Вернемся на Гудермесскую КС. Пожурил мой приятель дедка за его рацуху, объяснил, что за незаконную врезку в пятидесятиатмосферную магистральную трубу можно свободно получить до семи лет, и предупредил, чтобы больше разговоров на эту тему не заводил, а то будут неприятности. И, с чувством выполненного долга по спасению старика от беды, уехал в Нефтекумск, готовить дело к переезду своей бригады после окончания работ на Гудермесской КС. Вернулся, закончили работу, подписали акты, обмыли с ребятами — и на новое место. Географические названия эти — Гудермес, Нефтекумск, Буденновск — в последующие десятилетия стали очень широкоизвестны благодаря предприимчивым внучатам смышленого аксакала. Но, на всякий случай, напомню, что новая площадка от старой километрах в двухстах, часа три по сравнительно приличной дороге. Вот по этой дороге пришлось через месяц ехать Малику на попутке после матерного звонка с предыдущей компрессорной. Оказалось так, что в кабинете начальника возник тот самый аксакал со словами:

Нашальник, в твоей большой трубе совсем газа мало стало.

— А ты откуда знаешь?

— Ко мне в сад совсем плохо доходит. Раньше хорошо было — теперь плохо. Совсем слабо горит.

Что доходит, как доходит? Дед колется, что у него в саду проведен маленький желтый трубка, прямо до газовой плиты. Начальник на глазах начинает седеть. Сверление и отвод в магистрали — это, в любом случае, куча неприятностей — а если авария?

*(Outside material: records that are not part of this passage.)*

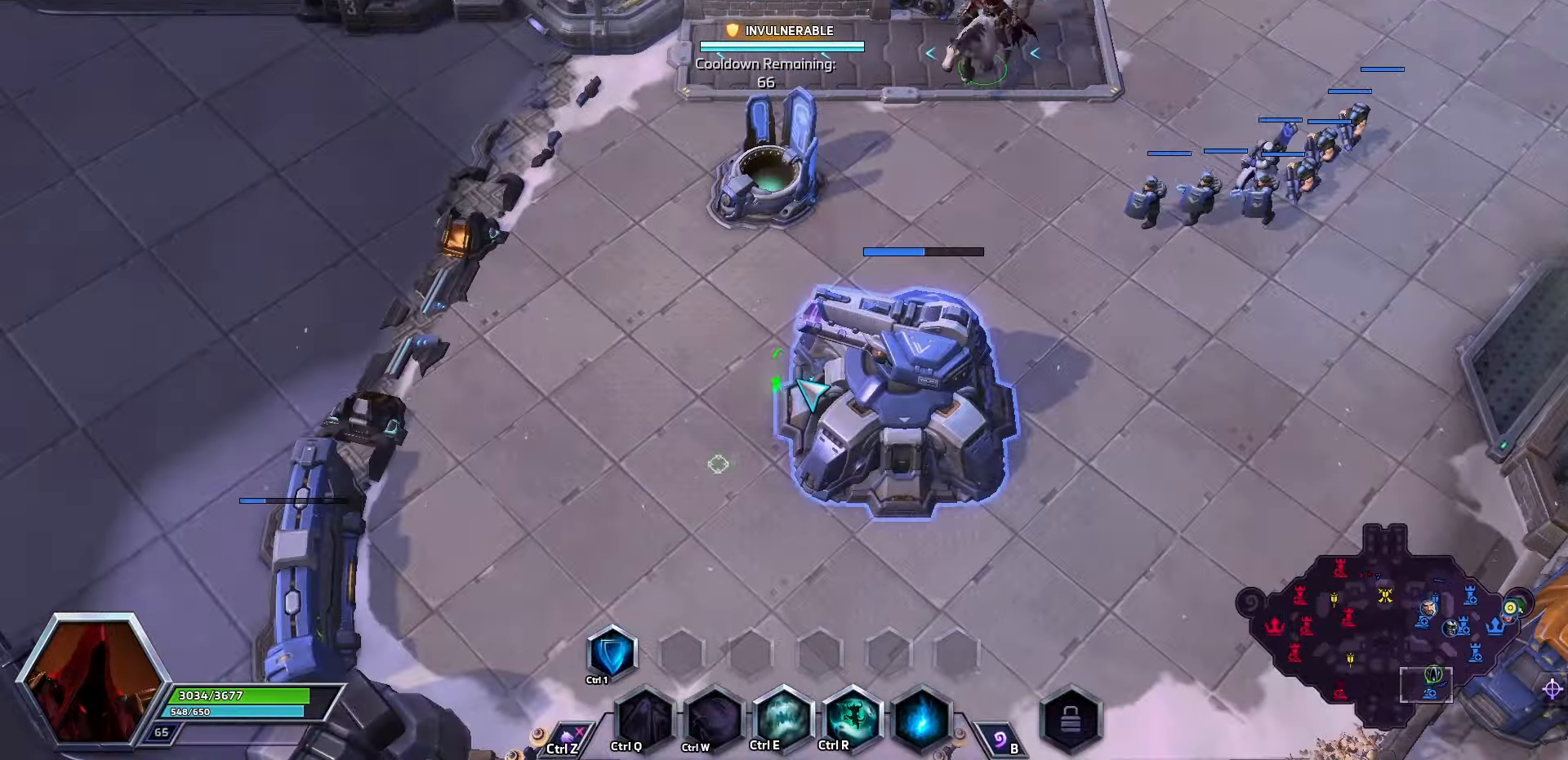
{"keys": [], "events": []}
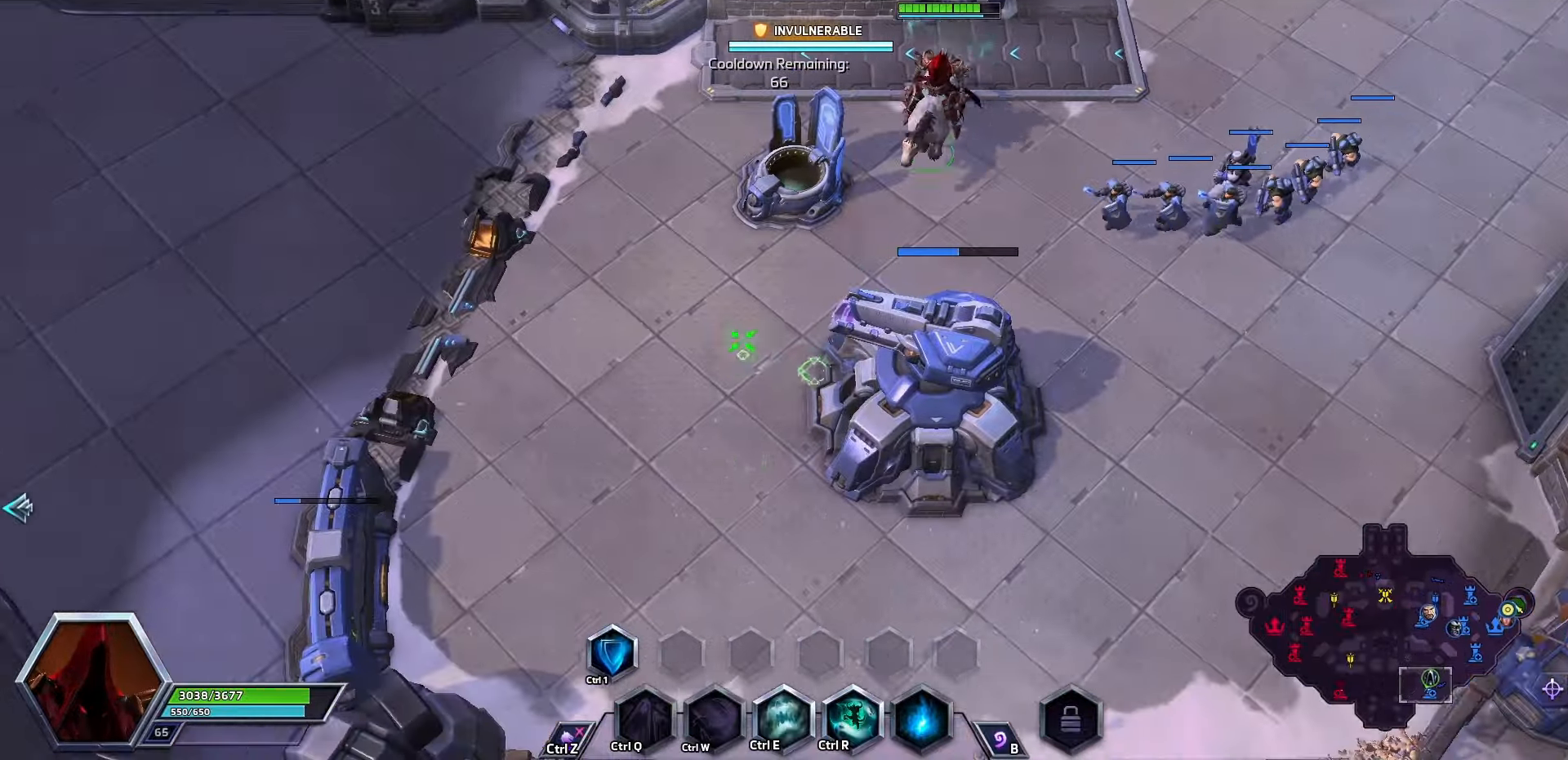
{"keys": [], "events": []}
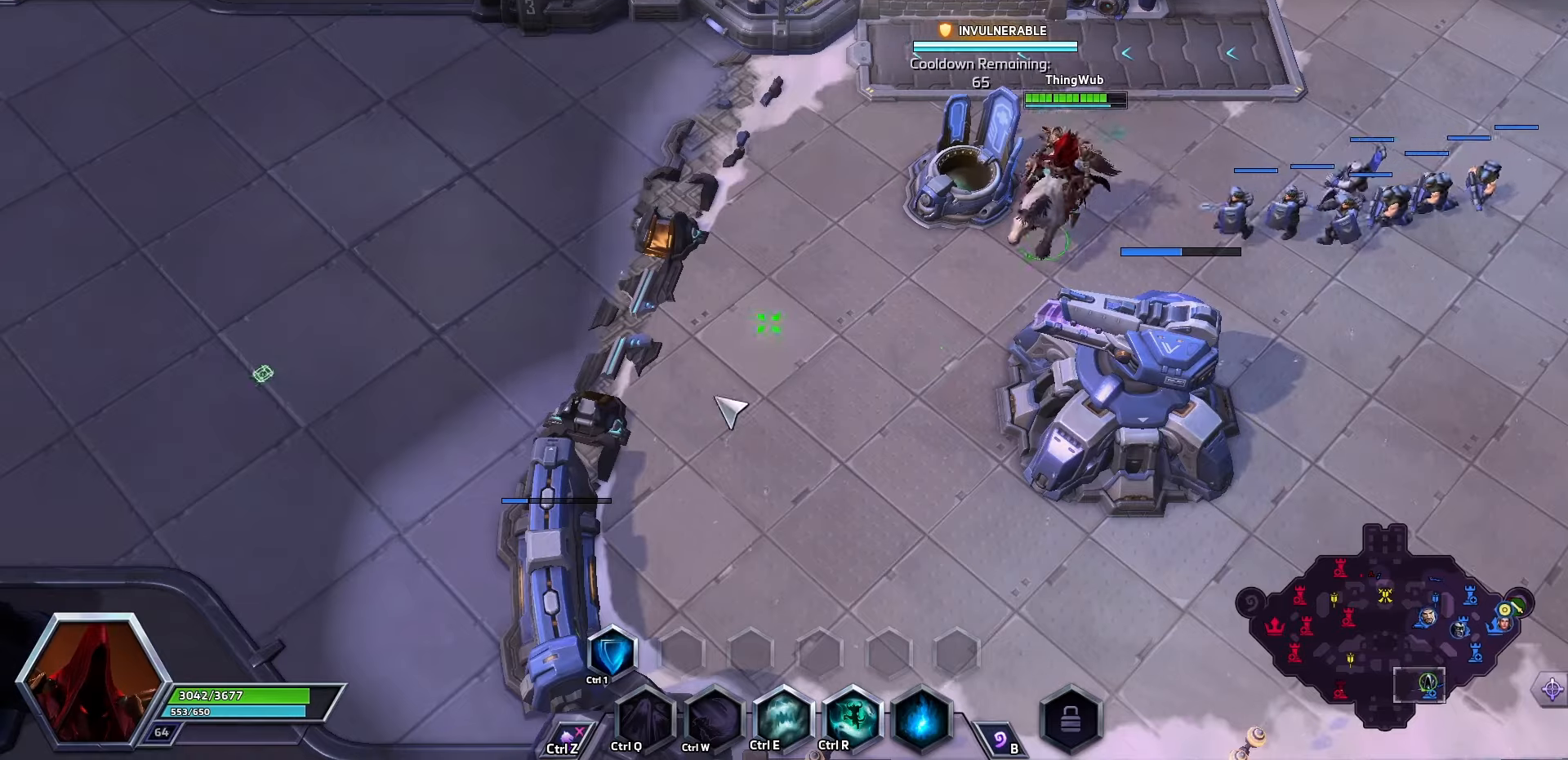
{"keys": [], "events": []}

Кто трубку проводил, где эта трубка?

— А вот те малшики, что три недели назад уехали. Хорошо горело, пока в большой трубе газа хватало, а вот теперь, когда в большой… Совсем плохо стало.

Звонят в Нефтекумск, находят там на заводе Малика, простым русским языком объясняют, что дела яман и чтобы приезжал быстрей паровоза. А пока мой приятель едет в недоумении и догадках о происшествии, дело начинает рассеиваться естественным способом.

Пришли в дедов сад — действительно, стоит плита, к плите подведена восьмерка-красномедка, но горит, честно сказать, слабенько, правильно аксакал недоволен. Начали копать вдоль подводящей трубки и, уже за забором, через дорогу выкопали зарытый в яме большой пропановый баллон. Ну вот, по нему-то, типа, как Кювье по костям, восстановили событие преступления. Получалось так, что после первого отъезда Малика в Нефтекумск, его орлы на четыре дня остались без бдительного бригадирского присмотра. Вот тут-то их и соблазнил коварный чечен, пообещав деньги и трехлитровую банку коньячного спирта. Насчет недопустимости врезки в магистраль они, конечно, тоже знали — но если мой приятель на этом тему закрыл, то у несколько одуревших от недопития и нехватки сговорчивых баб пролетариев заработала техническая мысль и в итоге дедку было сказано:

Ладно. Волоки банку и двести рублей. Можешь покупать плитку, завтра вечером все сделаем. Подведем газ, пользуйся.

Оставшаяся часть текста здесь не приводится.